Há Cem Anos - I
Crônica romanceada
Quarta-feira, dois de maio de mil novecentos e vinte e três.
Naquele dia, na pequena Mombaça, do interior do Ceará, nem o desolador cenário pós seca foi capaz de amainar a alegria do jovem casal João e Maria. Nem a incerteza do futuro próximo ou as dores do parto e sequer o porte físico do reecém-nascido, já maculado pelos rigores do estio, foram suficientes para roubar o brilho dos olhares dos pais e dos parentes próximos. "Mais um pra me ajudar no aboio", proferiu João ao ouvir o primeiro choro, do terceiro membro da família. Se chamaria José e seria um vaqueiro de excelência, como seu pai. E aí, comeram a carne seca, que ainda restava, com farinha de macaxeiraa e rapadura, beberam água fresca do pote de barro. Tomaram também o resto de cachaça ruim, mas única, que estava prometida para o domingo... Assim terminou aquela quarta-feira, 02 de maio de 1923, há exato um século.
Acolheria o desejo do pai, seria vaqueiro e plantaria a própria roça para o sustento, aguardaria a idade chegar, enquanto chegavam os outros irmãos. José, era calmo, frio e calculista. Resignado sim, mas inerte, nunca. Logo cedo deduziu que num futuro próximo a equação trabalho-comida iria ruir. Deveria haver outra forma de sobreviver, sua cabeça mal sustentada pelo corpo desnutrido não queria encerrar aquele assunto e sempre que era permitido, "viajava" por outros mundos, não muito distantes da sua realidade, mas muito mais amistosos, menos hostis.

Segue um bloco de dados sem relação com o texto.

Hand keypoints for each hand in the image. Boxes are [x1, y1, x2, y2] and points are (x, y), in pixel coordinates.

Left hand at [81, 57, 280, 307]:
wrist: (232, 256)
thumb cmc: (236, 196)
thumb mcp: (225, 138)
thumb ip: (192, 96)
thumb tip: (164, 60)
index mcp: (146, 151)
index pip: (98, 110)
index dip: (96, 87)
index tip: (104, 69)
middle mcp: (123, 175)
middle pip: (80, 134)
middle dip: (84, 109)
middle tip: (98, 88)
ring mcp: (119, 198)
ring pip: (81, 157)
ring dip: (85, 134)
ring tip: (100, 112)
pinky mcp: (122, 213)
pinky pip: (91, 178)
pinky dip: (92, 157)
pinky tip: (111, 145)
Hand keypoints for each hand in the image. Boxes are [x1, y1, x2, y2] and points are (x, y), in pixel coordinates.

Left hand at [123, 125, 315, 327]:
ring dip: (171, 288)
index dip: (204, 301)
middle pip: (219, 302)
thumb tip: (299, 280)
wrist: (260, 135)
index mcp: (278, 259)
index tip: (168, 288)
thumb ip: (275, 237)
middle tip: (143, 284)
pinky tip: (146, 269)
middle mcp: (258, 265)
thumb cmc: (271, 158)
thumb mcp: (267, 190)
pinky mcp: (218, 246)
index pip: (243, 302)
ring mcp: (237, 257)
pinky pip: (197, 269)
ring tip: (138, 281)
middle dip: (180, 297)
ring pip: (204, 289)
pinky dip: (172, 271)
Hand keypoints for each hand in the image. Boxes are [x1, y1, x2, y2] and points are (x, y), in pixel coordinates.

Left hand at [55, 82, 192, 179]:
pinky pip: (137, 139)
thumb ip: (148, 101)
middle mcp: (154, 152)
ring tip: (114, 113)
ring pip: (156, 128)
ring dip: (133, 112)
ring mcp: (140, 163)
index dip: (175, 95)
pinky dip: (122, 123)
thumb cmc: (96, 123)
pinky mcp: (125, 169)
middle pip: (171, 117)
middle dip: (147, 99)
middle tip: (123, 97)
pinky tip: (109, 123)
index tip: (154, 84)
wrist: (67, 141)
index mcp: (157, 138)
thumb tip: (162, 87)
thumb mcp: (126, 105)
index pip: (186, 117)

Ao batizar-se o vigário abusou da prerrogativa de autoridade religiosa e escolheu seu sobrenome. Assentou no livro da Prelazia e no batistério "José Sabino da Silva". "Silva" ganhou da mãe, "Maria Sabina da Silva". Filho de "Sabina", "Sabino" é. O nome do pai, João Severino de Souza, não era bom: "Severino" às centenas e "Souza" pra todo lado. Abaixo de Deus o Santo Padre, portanto, tudo bem. Os outros irmãos, para cada um haveria outra regra, ao critério do vigário que os batizasse. José, no ceio da família e amigos, seria Dedé, apenas.

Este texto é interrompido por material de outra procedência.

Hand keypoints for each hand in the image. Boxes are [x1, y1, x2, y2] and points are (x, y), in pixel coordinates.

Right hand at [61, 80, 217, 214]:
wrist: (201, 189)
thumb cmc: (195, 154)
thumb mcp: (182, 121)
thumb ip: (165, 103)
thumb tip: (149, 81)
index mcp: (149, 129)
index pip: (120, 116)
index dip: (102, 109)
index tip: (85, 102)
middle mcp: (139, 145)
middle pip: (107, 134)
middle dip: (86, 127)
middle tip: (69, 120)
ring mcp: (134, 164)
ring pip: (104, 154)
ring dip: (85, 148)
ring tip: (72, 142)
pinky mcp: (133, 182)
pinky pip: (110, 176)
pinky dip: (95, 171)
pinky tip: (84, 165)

A pobreza do entorno era cada dia mais profunda. Alí, apenas um tinha uma vida boa, ou pelo menos, bem melhor que as dos demais. Era o patrão, o dono das terras. Zé Sabino, incoformado, pensava mil maneiras de mudar de vida. De uma coisa, já aos quatorze anos, tinha certeza: Tinha que mudar a ordem das coisas. Muitos anos depois ouviria no rádio um lamento sobre o qual não fazia a menor ideia da origem, mas o pensamenteo era o seu
Mas plantar prá dividir
Não faço mais isso, não.
Eu sou um pobre caboclo
Ganho a vida na enxada
O que eu colho é dividido
Com quem não prantô nada
Se assim continuar
Vou deixar o meu sertão
Mesmo os olho cheio d'água
E com dor no coração¹
"Onde está o Dedé?", um irmão peguntou aos demais, certa manhã do ano de 27. A resposta ficou em aberto. "Esse moleque nunca deu para o trabalho. Deve ter ido atrás de aprender uma profissão, para ser vagabundo", agora o pai concluindo sobre o ocorrido. No entando, dois anos depois veio a resposta: Dedé era outro. Agora tinha duas profissões, pintor e ferreiro. Uma obra do Governo Federal na redondeza lhe dava um sálario de dez contos de reis por semana, quando o normal para os "braçais" era de apenas dois. A bonança e fartura deu o ar da graça na familia. Não duraria muito, mas ainda assim foram bons momentos.
Homenagem ao meu saudoso pai, que hoje comemoraria seu sentenário de vida.
¹ Fragmento da música Sina de Caboclo de João do Vale.